* [EXERCISE DESCRIPTION] Using the listing, copy each whole line that features "December".

--- RECORDS Enclosed Below ---

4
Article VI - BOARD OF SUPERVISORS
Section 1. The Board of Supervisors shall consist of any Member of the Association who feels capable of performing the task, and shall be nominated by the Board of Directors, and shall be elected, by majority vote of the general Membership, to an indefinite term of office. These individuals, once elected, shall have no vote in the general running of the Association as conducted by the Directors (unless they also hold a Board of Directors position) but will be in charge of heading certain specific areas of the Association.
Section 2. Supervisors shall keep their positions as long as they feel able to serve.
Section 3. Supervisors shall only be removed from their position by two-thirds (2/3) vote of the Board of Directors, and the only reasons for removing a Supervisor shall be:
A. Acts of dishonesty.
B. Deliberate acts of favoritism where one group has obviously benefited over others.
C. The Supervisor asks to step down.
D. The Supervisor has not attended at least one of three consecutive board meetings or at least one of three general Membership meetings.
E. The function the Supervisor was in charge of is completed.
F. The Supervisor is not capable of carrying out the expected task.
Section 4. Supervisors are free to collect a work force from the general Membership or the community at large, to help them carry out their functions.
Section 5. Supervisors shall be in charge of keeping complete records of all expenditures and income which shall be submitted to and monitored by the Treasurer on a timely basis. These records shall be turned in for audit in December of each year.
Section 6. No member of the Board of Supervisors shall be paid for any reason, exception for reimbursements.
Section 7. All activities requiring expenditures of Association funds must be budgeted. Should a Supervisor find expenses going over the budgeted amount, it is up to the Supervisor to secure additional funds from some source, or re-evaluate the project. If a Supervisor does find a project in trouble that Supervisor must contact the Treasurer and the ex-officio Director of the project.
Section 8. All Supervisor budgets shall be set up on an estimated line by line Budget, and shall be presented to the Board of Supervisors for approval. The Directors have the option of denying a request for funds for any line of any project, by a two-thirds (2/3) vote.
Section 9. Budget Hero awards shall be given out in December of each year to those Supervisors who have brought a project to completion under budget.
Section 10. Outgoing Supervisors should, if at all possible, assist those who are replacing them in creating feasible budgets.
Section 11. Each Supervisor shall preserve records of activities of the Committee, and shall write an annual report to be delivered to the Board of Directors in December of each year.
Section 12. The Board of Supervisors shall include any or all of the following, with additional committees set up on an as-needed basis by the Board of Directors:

--- End of Enclosed RECORDS ---

* [WRITTEN SOLUTION]
Section 5. Supervisors shall be in charge of keeping complete records of all expenditures and income which shall be submitted to and monitored by the Treasurer on a timely basis. These records shall be turned in for audit in December of each year.
Section 9. Budget Hero awards shall be given out in December of each year to those Supervisors who have brought a project to completion under budget.
Section 11. Each Supervisor shall preserve records of activities of the Committee, and shall write an annual report to be delivered to the Board of Directors in December of each year.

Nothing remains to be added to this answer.